SMEs need membership in chamber of commerce

Official data shows that the number of small and medium enterprises (SMEs) in the Sultanate is constantly increasing as a result of the desire of Omanis to move towards commercial and free work, despite the difficulties they face. They faced hard time last year due to the pandemic. Today, there is a great desire among these institutions to get representation in some official institutions such as the Oman Chamber of Commerce and Industry (OCCI), in addition to their presence in Riyada which supervises them.


The number of these institutions has reached 51,663 at the end of March 2021 compared to 44,830 during the same period last year, an increase of 17.2 per cent, according to data issued by the NCSI.


This proposal was recently discussed at the Al Khunji Virtual Council, in the presence of a number of officials and businessmen from the OCCI. Sixty per cent of the revenues that the OCCI receives annually come from small and medium enterprises, while we see that 90 per cent of the members belonging to the chamber are from small and medium enterprises.
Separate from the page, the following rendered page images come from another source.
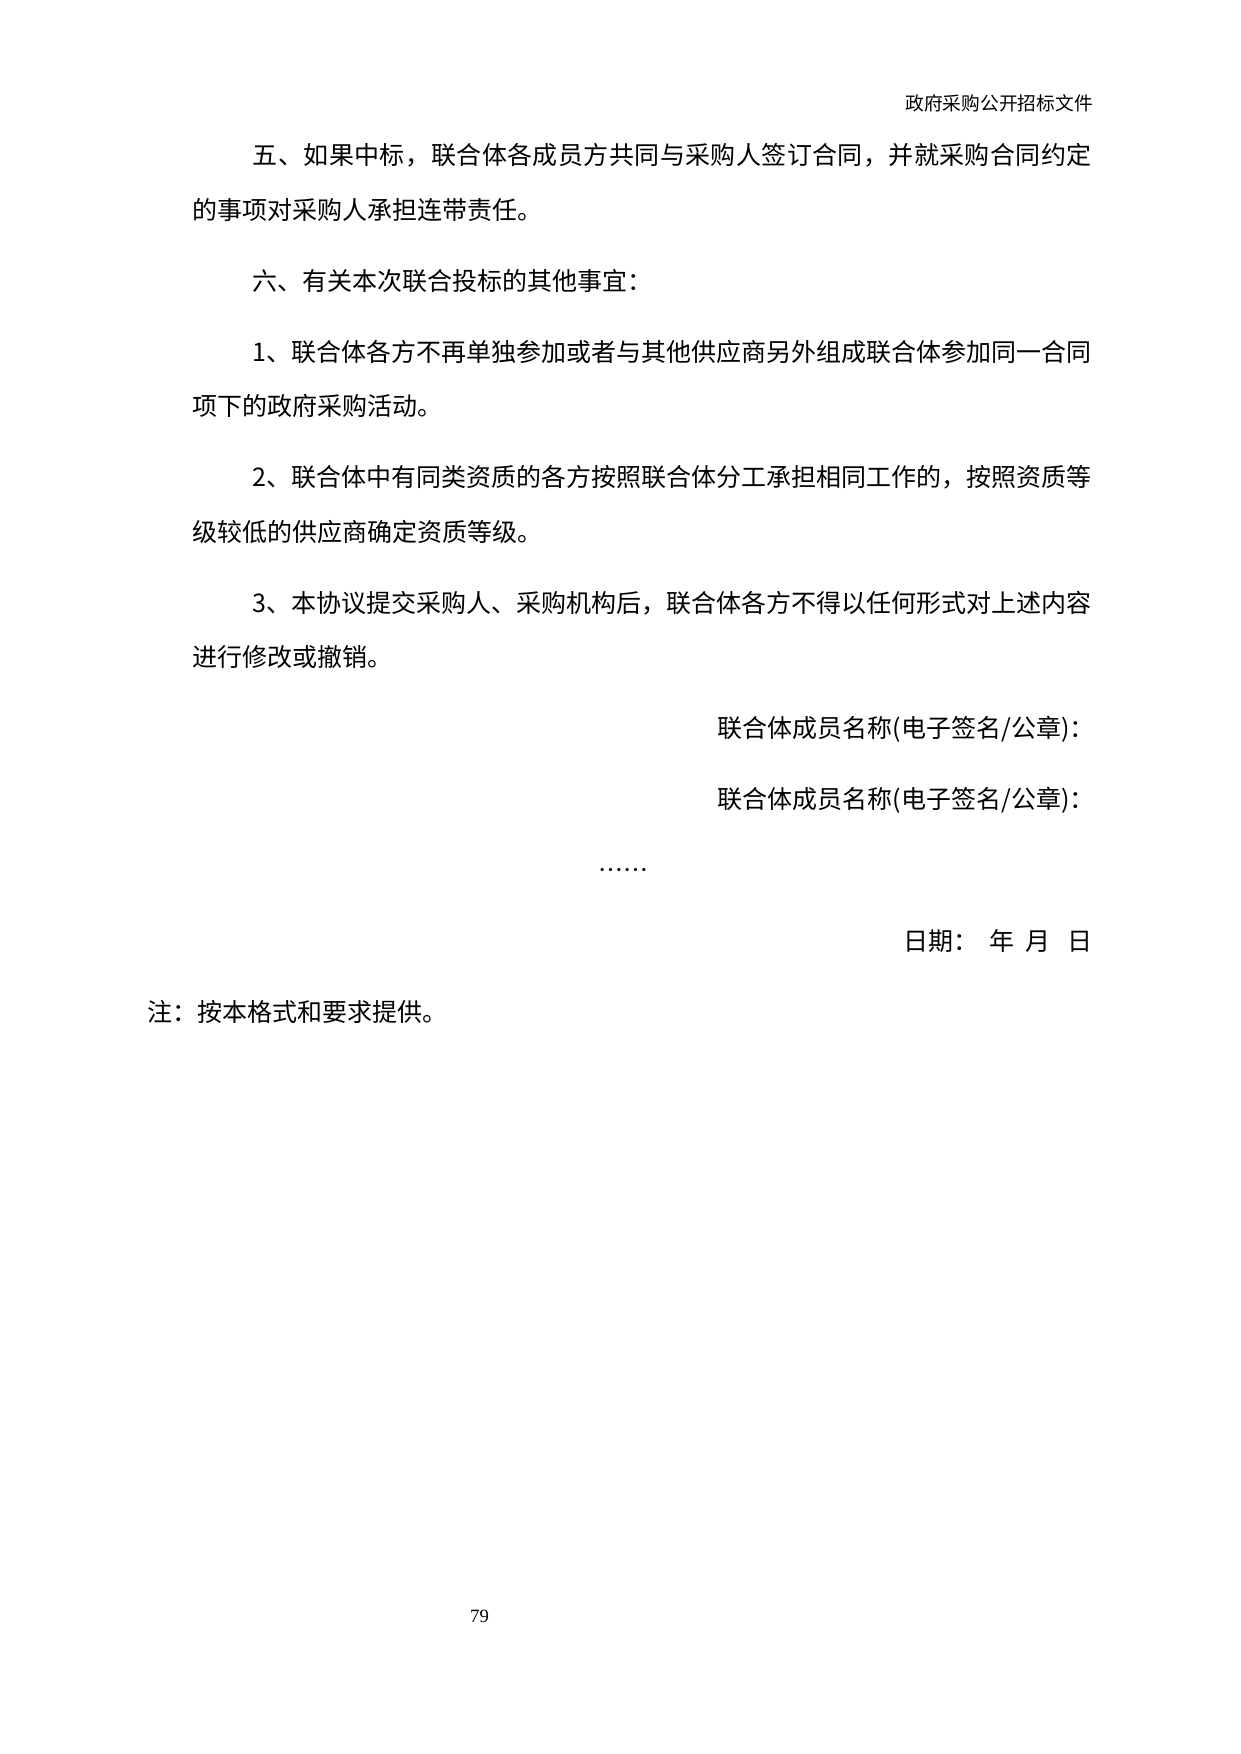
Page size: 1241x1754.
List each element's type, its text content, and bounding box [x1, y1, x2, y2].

text 3、本协议提交采购人、采购机构后，联合体各方不得以任何形式对上述内容进行修改或撤销。 [193, 583, 1092, 674]
text 注：按本格式和要求提供。 [148, 993, 1049, 1029]
text 五、如果中标，联合体各成员方共同与采购人签订合同，并就采购合同约定的事项对采购人承担连带责任。 [193, 136, 1092, 226]
text …… [148, 851, 992, 887]
text 联合体成员名称(电子签名/公章)： [193, 708, 1092, 745]
text 六、有关本次联合投标的其他事宜： [193, 261, 1092, 297]
text 2、联合体中有同类资质的各方按照联合体分工承担相同工作的，按照资质等级较低的供应商确定资质等级。 [193, 458, 1092, 548]
text 1、联合体各方不再单独参加或者与其他供应商另外组成联合体参加同一合同项下的政府采购活动。 [193, 332, 1092, 423]
text 日期： 年 月 日 [148, 922, 1092, 958]
text 联合体成员名称(电子签名/公章)： [193, 779, 1092, 816]
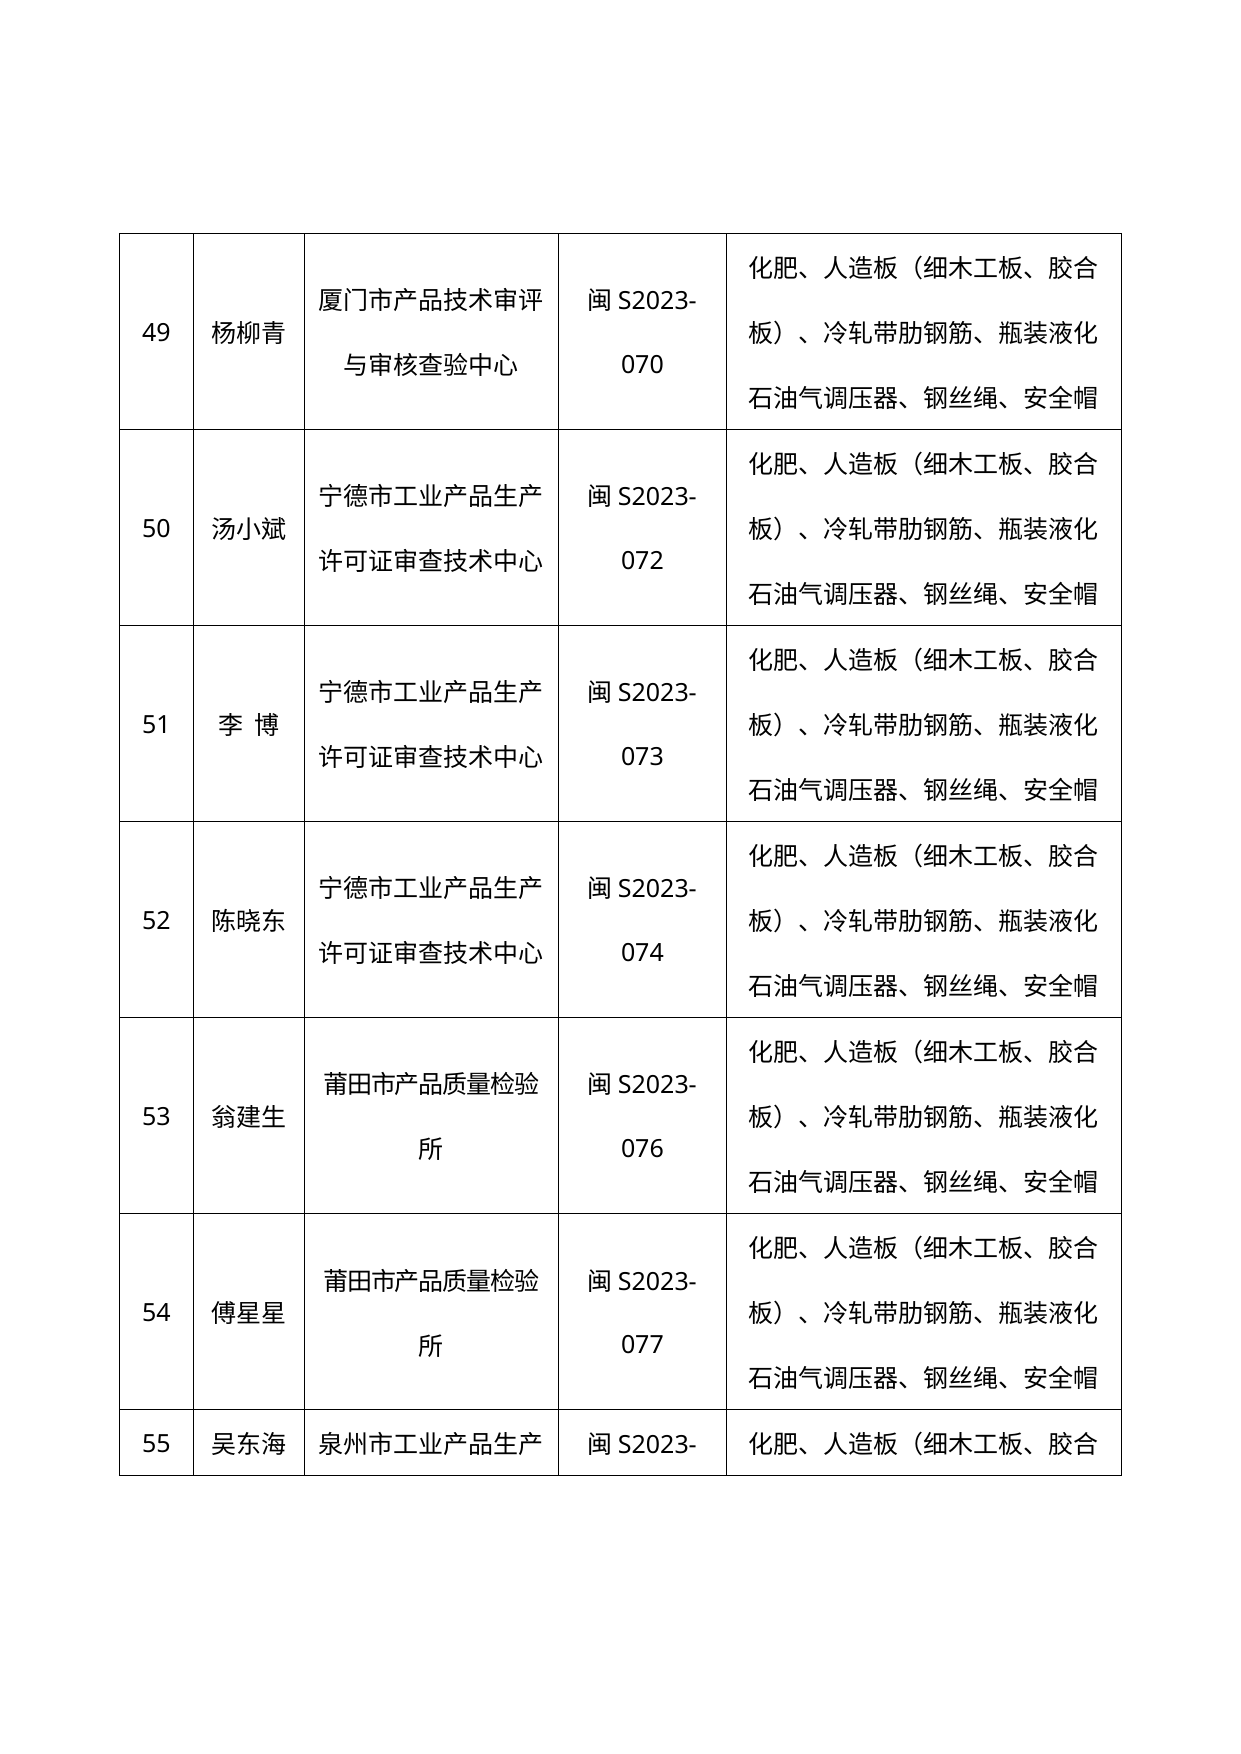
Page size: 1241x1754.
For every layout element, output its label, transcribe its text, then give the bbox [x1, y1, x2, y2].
This is what Ahmed al Houti, a member of the chamber’s board of directors, recently discussed with the council, with his assertion that representatives of large companies do not attend the chamber’s periodic meetings.


He believes that as a result of the presence and registration of about 60,000 members in Riyada, these institutions have the right to have a membership of the OCCI to defend their interests and develop the capabilities of its members in administrative, financial and technical aspects.


The attendees believe that the chamber’s real strength lies in the existence of partnership between large and small institutions with the aim of bringing together these efforts and matching the requirements of the Omani market in all aspects.


Other members of the OCCI believe that there is a reluctance from large traders towards the activities of the chamber, so that their suggestions or initiative do not reach the chamber’s board of directors, which requires holding sessions to discuss these issues, and to complete the required roles.


It is the competencies which can make a difference in this institution. In the midst of this discussion, some believe that there should be a special room for small enterprises as is the case in a number of European countries with the aim of supporting small projects, especially in such circumstances that institutions are going through due to the pandemic, with their affirmation that these institutions have a seat in the chamber’s membership.


According to some opinions, the country’s major traders do not need the services of the OCCI, and therefore they are far from representation and discussing issues due to their lack of free time, which requires focusing on small traders segment whose membership has reached about 70 per cent of the total members. In the same context, some members see the need to activate the roles of associations that represent the sectors of industry, tourism, trade and agriculture to play a greater role in the development of the Omani economy, while emphasising that small groups of members of the chamber need the chamber’s services and not the large institutions.